■ **PROBLEM REQUIREMENTS**:
In your copy, each record should read exactly as it does below, and no pictures should be present.

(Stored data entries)
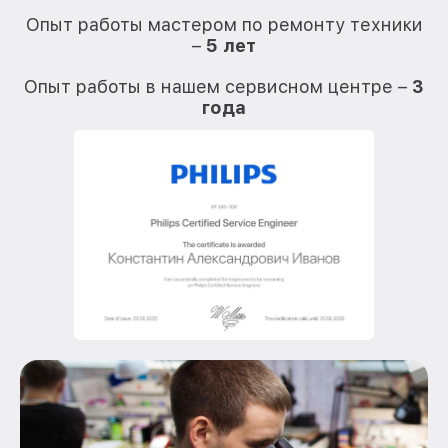
Опыт работы мастером по ремонту техники
–
5 лет
О
Опыт работы в нашем сервисном центре –
3
года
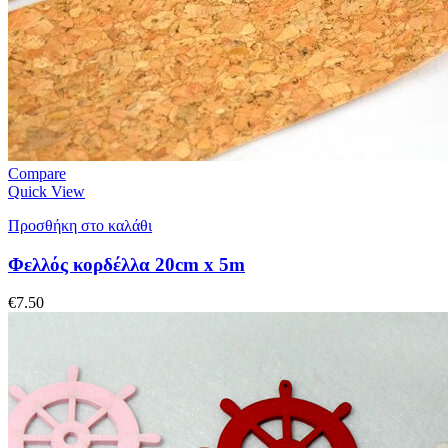
Compare
Quick View
Προσθήκη στο καλάθι
Φελλός κορδέλλα 20cm x 5m
€
7.50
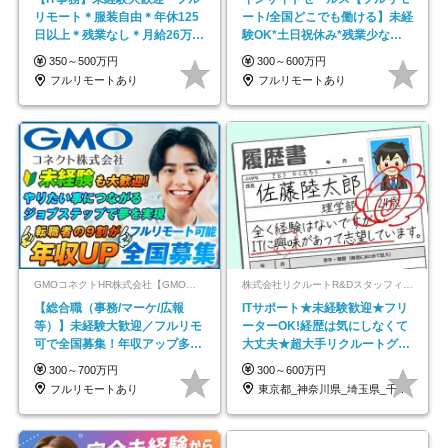
リモート＊服装自由＊年休125
ート/全国どこでも働ける】未経
日以上＊残業なし＊月給26万円
験OK*土日祝休み*残業少なめ*
以上
在宅勤務手当あり
350～500万円
300～600万円
フルリモートあり
フルリモートあり
GMOコネクトHR株式会社【GMOインターネットグループ】
株式会社リクルートR&Dスタッフィング【リクルートグループ】
【総合職（事務/マーケ/広報
ITサポート★未経験歓迎★フリ
等）】未経験大歓迎／フルリモ
ーターOK!経歴は気にしなくて
可で全国募集！年収アップ多数
大丈夫★超大手リクルートグル
★年休最大130日★
ープの正社員/sg
300～700万円
300～600万円
フルリモートあり
東京都_神奈川県_埼玉県_千葉県_大阪府…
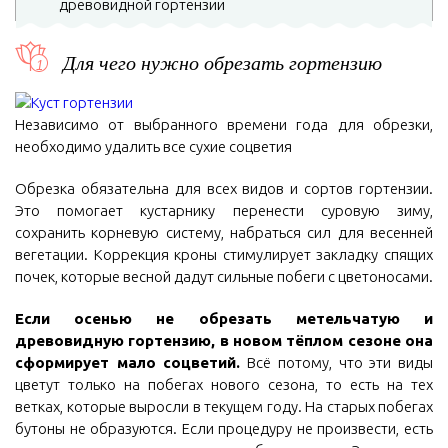
древовидной гортензии
Для чего нужно обрезать гортензию
Независимо от выбранного времени года для обрезки,
необходимо удалить все сухие соцветия
Обрезка обязательна для всех видов и сортов гортензии.
Это помогает кустарнику перенести суровую зиму,
сохранить корневую систему, набраться сил для весенней
вегетации. Коррекция кроны стимулирует закладку спящих
почек, которые весной дадут сильные побеги с цветоносами.
Если осенью не обрезать метельчатую и
древовидную гортензию, в новом тёплом сезоне она
сформирует мало соцветий.
Всё потому, что эти виды
цветут только на побегах нового сезона, то есть на тех
ветках, которые выросли в текущем году. На старых побегах
бутоны не образуются. Если процедуру не произвести, есть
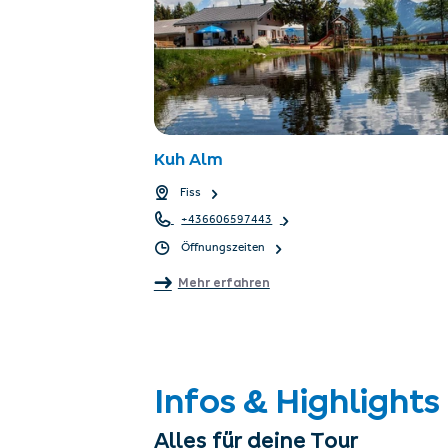
Kuh Alm
Fiss
+436606597443
Öffnungszeiten
Mehr erfahren
Infos & Highlights
Alles für deine Tour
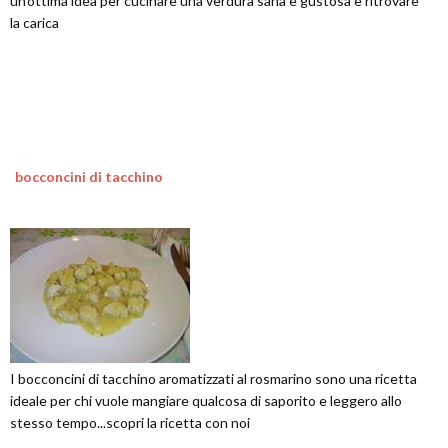
un'ottima idea per cucinare una verdura sana e gustosa e ritrovare
la carica
bocconcini di tacchino
I bocconcini di tacchino aromatizzati al rosmarino sono una ricetta
ideale per chi vuole mangiare qualcosa di saporito e leggero allo
stesso tempo...scopri la ricetta con noi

■ **ANSWER SECTION**:
Опыт работы мастером по ремонту техники
–
5 лет
О
Опыт работы в нашем сервисном центре –
3
года
Compare
Quick View
Προσθήκη στο καλάθι
Φελλός κορδέλλα 20cm x 5m
€
7.50
リモート＊服装自由＊年休125
ート/全国どこでも働ける】未経
日以上＊残業なし＊月給26万円
験OK*土日祝休み*残業少なめ*
以上
在宅勤務手当あり
350～500万円
300～600万円
フルリモートあり
フルリモートあり
GMOコネクトHR株式会社【GMOインターネットグループ】
株式会社リクルートR&Dスタッフィング【リクルートグループ】
【総合職（事務/マーケ/広報
ITサポート★未経験歓迎★フリ
等）】未経験大歓迎／フルリモ
ーターOK!経歴は気にしなくて
可で全国募集！年収アップ多数
大丈夫★超大手リクルートグル
★年休最大130日★
ープの正社員/sg
300～700万円
300～600万円
フルリモートあり
東京都_神奈川県_埼玉県_千葉県_大阪府…
древовидной гортензии
Для чего нужно обрезать гортензию
Независимо от выбранного времени года для обрезки,
необходимо удалить все сухие соцветия
Обрезка обязательна для всех видов и сортов гортензии.
Это помогает кустарнику перенести суровую зиму,
сохранить корневую систему, набраться сил для весенней
вегетации. Коррекция кроны стимулирует закладку спящих
почек, которые весной дадут сильные побеги с цветоносами.
Если осенью не обрезать метельчатую и
древовидную гортензию, в новом тёплом сезоне она
сформирует мало соцветий.
Всё потому, что эти виды
цветут только на побегах нового сезона, то есть на тех
ветках, которые выросли в текущем году. На старых побегах
бутоны не образуются. Если процедуру не произвести, есть
Kuh Alm
Fiss
+436606597443
Öffnungszeiten
Mehr erfahren
Infos & Highlights
Alles für deine Tour
un'ottima idea per cucinare una verdura sana e gustosa e ritrovare
la carica
bocconcini di tacchino
I bocconcini di tacchino aromatizzati al rosmarino sono una ricetta
ideale per chi vuole mangiare qualcosa di saporito e leggero allo
stesso tempo...scopri la ricetta con noi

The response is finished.